London, ON -- A survey of leading stories from major news outlets is enough to demonstrate that technological advancement has outpaced the legislative mechanisms intended to regulate it. In no place is this more evident than in the pervasive presence of wireless devices. The ubiquity of laptops, cell phones, blackberries, and iPods – all networked through invisible currents of information – are changing the way people relate to themselves and to the world. And from illegal downloading to laws governing the use of hand-held devices, legislators the world over are having a hard time keeping-up.

For a generation born in the early 1990s – alternately known to demographers as the Echo Boomers, Generation Y, and the Millennials – there has been no other reality than the online one we find ourselves in today. Not surprisingly, it is this portion of the population that has been most fully immersed in the wireless world. Increasing instances of sexting – a blended expression combining the words ‘sex’ and ‘texting’ – are a logical extension of this generation’s adolescent development in a technologically advanced society.

But the conveyance of sexually-themed notes, solicitations and pictures via wireless networks remains problematic for parents, politicians and police, who have identified exploitation and blackmail as two negative results of sexting.

References to sexting in the media go back to 2005 but the phenomenon itself has long since gone global. A recent conviction in the highly-publicized Stefanie Rengel murder case – which continues in Toronto throughout May - put sexting squarely in the public eye when incriminating evidence delivered on a wireless platform implicated a suspect at the center of a fatal love triangle.

Many more cases involving sexting are appearing before American courts as well, giving the issue increased national exposure. On May 2, police in Henrico, Virginia announced an investigation into the discovery of naked pictures on laptops supplied by a local school while only days earlier – in western Pennsylvania – three teenage males and three teenage females faced child pornography charges for sending nude or semi-nude photos to one another. “This is a serious felony,” said a legal analyst observing the Pennsylvania case. “They could be facing many years in prison.”

Jurisdictions in the US have approached sexting in various ways. In April 2009, law-makers in Vermont introduced a bill that would allow for consensual exchange of images between persons 13 to 18 years of age. Passing these images onto others would remain a crime. In Utah, instances of sexting under 18 are tried as misdemeanours rather than as a more serious felony charge. A similar model is being explored by legislators in Ohio after the suicide of Jessie Logan, an 18-year-old girl driven over the brink because her naked photograph was forwarded to everyone in her school.

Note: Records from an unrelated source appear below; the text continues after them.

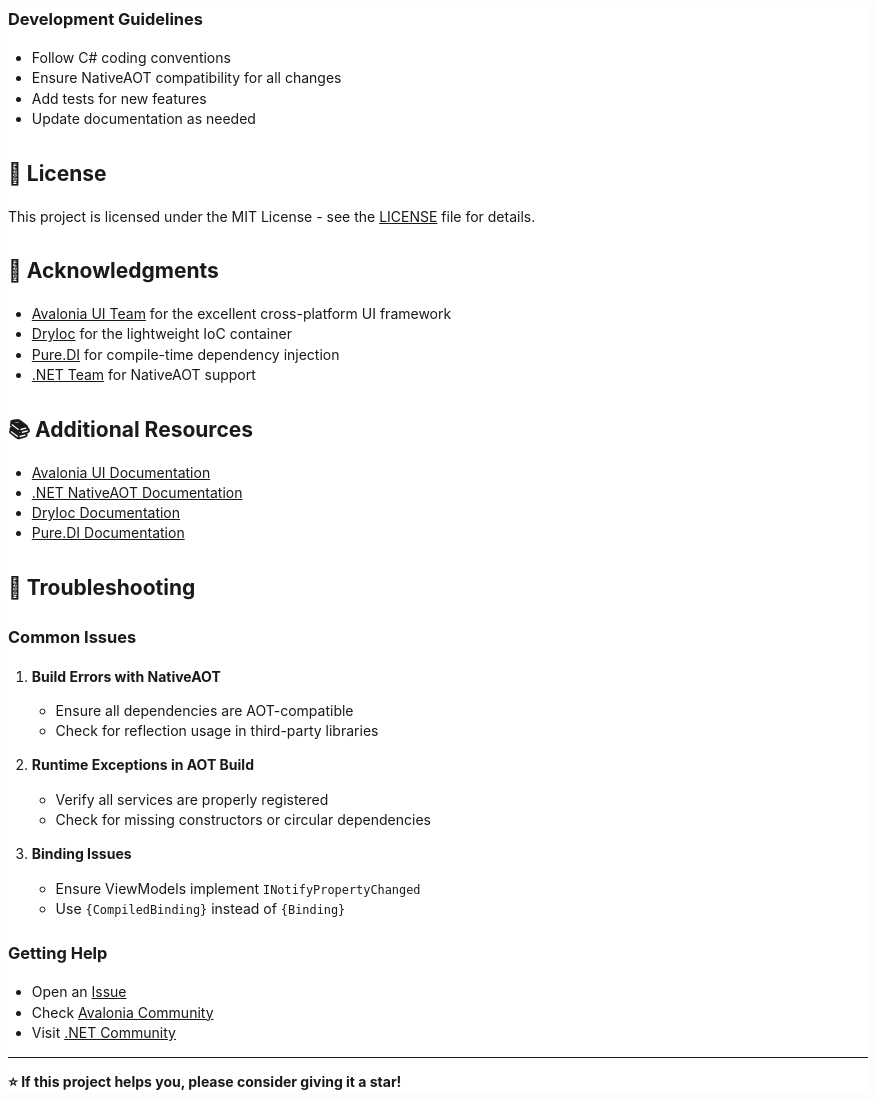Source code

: ### Development Guidelines
- Follow C# coding conventions
- Ensure NativeAOT compatibility for all changes
- Add tests for new features
- Update documentation as needed

## 📝 License

This project is licensed under the MIT License - see the [LICENSE](LICENSE) file for details.

## 🙏 Acknowledgments

- [Avalonia UI Team](https://avaloniaui.net/) for the excellent cross-platform UI framework
- [DryIoc](https://github.com/dadhi/DryIoc) for the lightweight IoC container
- [Pure.DI](https://github.com/DevTeam/Pure.DI) for compile-time dependency injection
- [.NET Team](https://dotnet.microsoft.com/) for NativeAOT support

## 📚 Additional Resources

- [Avalonia UI Documentation](https://docs.avaloniaui.net/)
- [.NET NativeAOT Documentation](https://docs.microsoft.com/en-us/dotnet/core/deploying/native-aot/)
- [DryIoc Documentation](https://github.com/dadhi/DryIoc/blob/master/docs/DryIoc.Docs/)
- [Pure.DI Documentation](https://github.com/DevTeam/Pure.DI#readme)

## 🐛 Troubleshooting

### Common Issues

1. **Build Errors with NativeAOT**
   - Ensure all dependencies are AOT-compatible
   - Check for reflection usage in third-party libraries

2. **Runtime Exceptions in AOT Build**
   - Verify all services are properly registered
   - Check for missing constructors or circular dependencies

3. **Binding Issues**
   - Ensure ViewModels implement `INotifyPropertyChanged`
   - Use `{CompiledBinding}` instead of `{Binding}`

### Getting Help
- Open an [Issue](https://github.com/YourUsername/Avalonia_IOC_AOT_Sample/issues)
- Check [Avalonia Community](https://github.com/AvaloniaUI/Avalonia/discussions)
- Visit [.NET Community](https://dotnet.microsoft.com/platform/community)

---

**⭐ If this project helps you, please consider giving it a star!**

In certain ways, sexting is the 21st century equivalent of a suggestive note or sketch passed between two lovestruck teenagers buzzing with hormones. But on another level, it is an entirely different beast altogether. Private lives are less private because of the Internet, and the growing prevalence of sexting suggests a change in human relations similar to those observed in the rise of social networking sites like Facebook and Twitter.

There is something else about sexting, which is also true for all online communications in the digital age – a racy note can be shredded, a paper trail destroyed but once an image or text is in the wireless ether, it’s potentially there forever – or until the power goes out – whichever comes first.